Twelve years ago, my mom bought me a suit. I was 22, a recent college graduate and had just been hired for my first real desk job, which was about as real as All-Star Wrestling. She called it my “power suit.”
“Every woman should have a red suit,” she declared as I unwrapped the suit on Christmas morning. It was wool and fire-engine red with built-in shoulder pads. When I put it on, I felt like the center for the Kansas City Chiefs.
Growing up, my mom defined ‘90s businesswoman chic. She wore department store suit sets, silk blouses, gold Anne Klein earrings, neutral hose and Joyce pumps that she called “timeless.” She spritzed on Red Door perfume and shielded herself from the world with a hair-helmet lovingly cemented with Aqua Net. People treated her like a senator’s wife because she looked the part. Before she left for work, she’d strike a model pose in front of her full-length mirror and click her tongue approvingly.
I wanted to grow up to be just like my mom but I didn’t know exactly what that meant. Mom had been in sales most of her life, and I too imagined myself as a corporate 9-to-5 something-or-other—someone in a corner office of a high rise with an administrative assistant taking my calls. Someone people listened to. Someone important. Someone in a red power suit with Joyce pumps.

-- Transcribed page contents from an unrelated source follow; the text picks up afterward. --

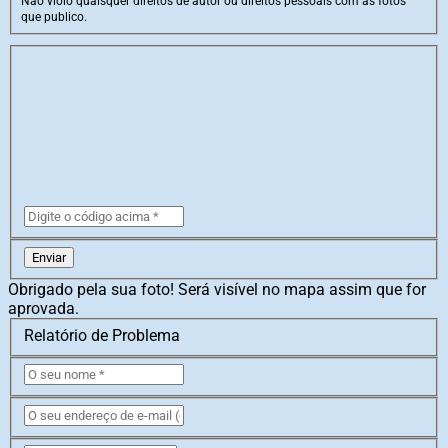
Não violo quaisquer direitos de autor ou direitos pessoais com as fotos
que publico.
Enviar
Obrigado pela sua foto! Será visível no mapa assim que for
aprovada.
Relatório de Problema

After college I worked an unfulfilling desk job for three years. I answered phones, filed papers and watched the second hand slug around the clock. I dressed nice and people respected me enough, but I didn’t respect myself. I didn’t respect the work I produced. I never donned the red suit. Not once. The red suit seemed like something reserved for a real businesswoman, whereas I was merely acting the part.
I could have returned it. The tags were still attached. It didn’t fit in with the rest of my clothes; instead it hung quietly in the back of my closet. I felt guilty when I saw it there, glowing like the red-light district in a seedy part of town. Guilty because it cost my mom $100. Guilty because I told her that I wore it to every important meeting. Guilty because it reminded me of what I hoped to become but hadn’t yet achieved.
Then one day, with my husband’s blessing, I walked away from my desk. I went back to school, earned a graduate degree and started teaching college courses. Then I had a baby and went back to school to get a second graduate degree and now I’m raising our daughter and making a living teaching and writing. And I do it in jeans and ballet flats. Sometimes I do it in my pajamas. Most importantly, I do it all without the red suit.
Last year, I tried to part with the suit at our garage sale. My friends mocked me when they saw it saying, “Hilary Clinton wants her suit back.” Like “Alf” and Def Leppard, the suit was no longer relevant—its time had come and passed. So I took it to Goodwill and I didn’t look back. I didn’t think much about it at the time, but I did feel a sudden sense of relief when it was gone, as if someone had pulled a nagging, rabid monkey off my back.
Today as I sit down and quietly reflect on what I’ve accomplished in my life and where I’m headed, I realize that the red suit represented the woman I felt I should be, not the one I wanted to be. I wanted to be a wife, a mother, a writer, a teacher. I didn’t want my mom’s 9-to-5 desk job, and she didn’t necessarily want that for me either. Giving me that suit was simply Mom’s way of saying she wanted me to be my best person. Isn’t that what every good mom really wants?
It took me a while to discover that life is about finding fulfillment by opening yourself up to possibilities you never thought possible. I have not accomplished everything I hope to accomplish, but I feel as if I’m headed in the right direction. Mom wasted $100 on that suit—but maybe that just depends on how you look at it. Rather than representing what I wanted to become, the suit showed me what I didn’t want. As far as life lessons go, $100 is pretty cheap—at least I hope Mom sees it that way after reading this.
Sorry, Mom. And more importantly: thank you, Mom.